## Entries shown:
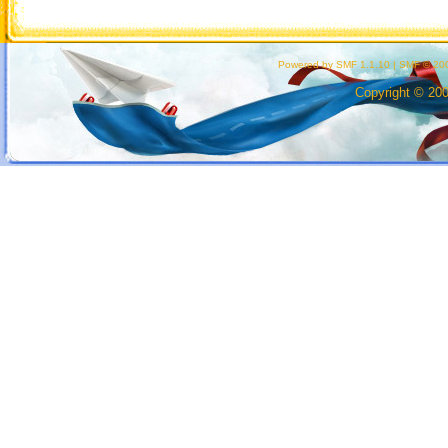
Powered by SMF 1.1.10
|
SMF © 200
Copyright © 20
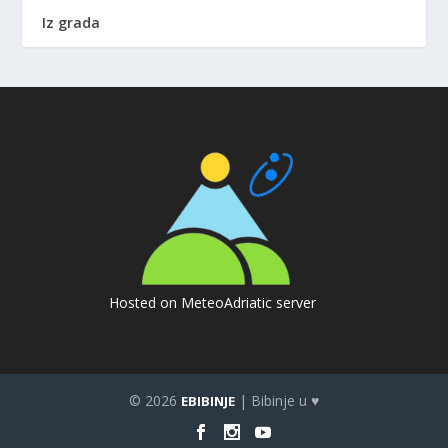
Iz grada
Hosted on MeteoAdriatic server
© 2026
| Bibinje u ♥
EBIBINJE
* * *
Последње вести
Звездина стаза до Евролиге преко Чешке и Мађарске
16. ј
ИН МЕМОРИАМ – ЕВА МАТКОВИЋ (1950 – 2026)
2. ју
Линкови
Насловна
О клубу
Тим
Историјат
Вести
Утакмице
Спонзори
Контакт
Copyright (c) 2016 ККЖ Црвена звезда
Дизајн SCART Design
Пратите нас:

## What you are asked to do:
Every line above with the string "Copyright" in it needs to be copied.

## Written reply:
Copyright © 20
Copyright (c) 2016 ККЖ Црвена звезда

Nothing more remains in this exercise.